Reproduce the data below verbatim from the line containing "PLAINTIFF’S SEPARATE ASSETS | | |" through its final line, and produce nothing more.

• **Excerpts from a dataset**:
======

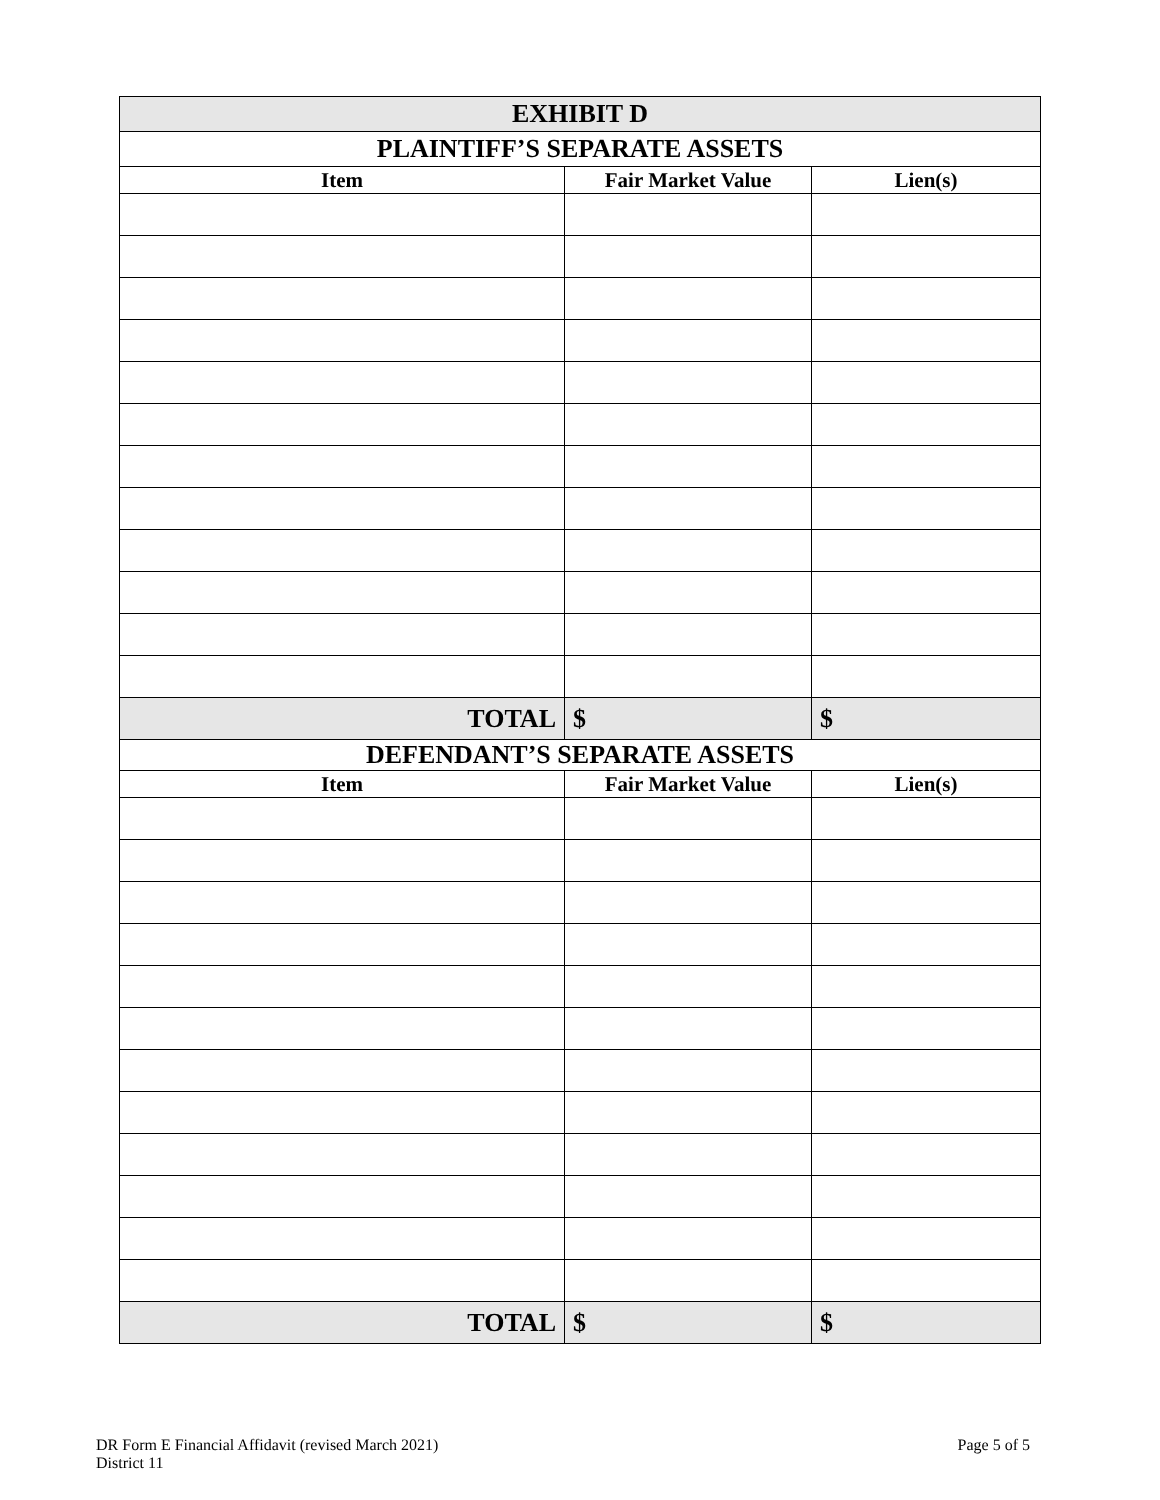| EXHIBIT D | | |
| --- | --- | --- |
| PLAINTIFF’S SEPARATE ASSETS | | |
| Item | Fair Market Value | Lien(s) |
| TOTAL | $ | $ |
| DEFENDANT’S SEPARATE ASSETS | | |
| Item | Fair Market Value | Lien(s) |
| TOTAL | $ | $ |
DR Form E Financial Affidavit (revised March 2021)
District 11
Page 5 of 5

======

• **SOLUTION FOR THIS TASK**:
| PLAINTIFF’S SEPARATE ASSETS | | |
| Item | Fair Market Value | Lien(s) |
| TOTAL | $ | $ |
| DEFENDANT’S SEPARATE ASSETS | | |
| Item | Fair Market Value | Lien(s) |
| TOTAL | $ | $ |
DR Form E Financial Affidavit (revised March 2021)
District 11
Page 5 of 5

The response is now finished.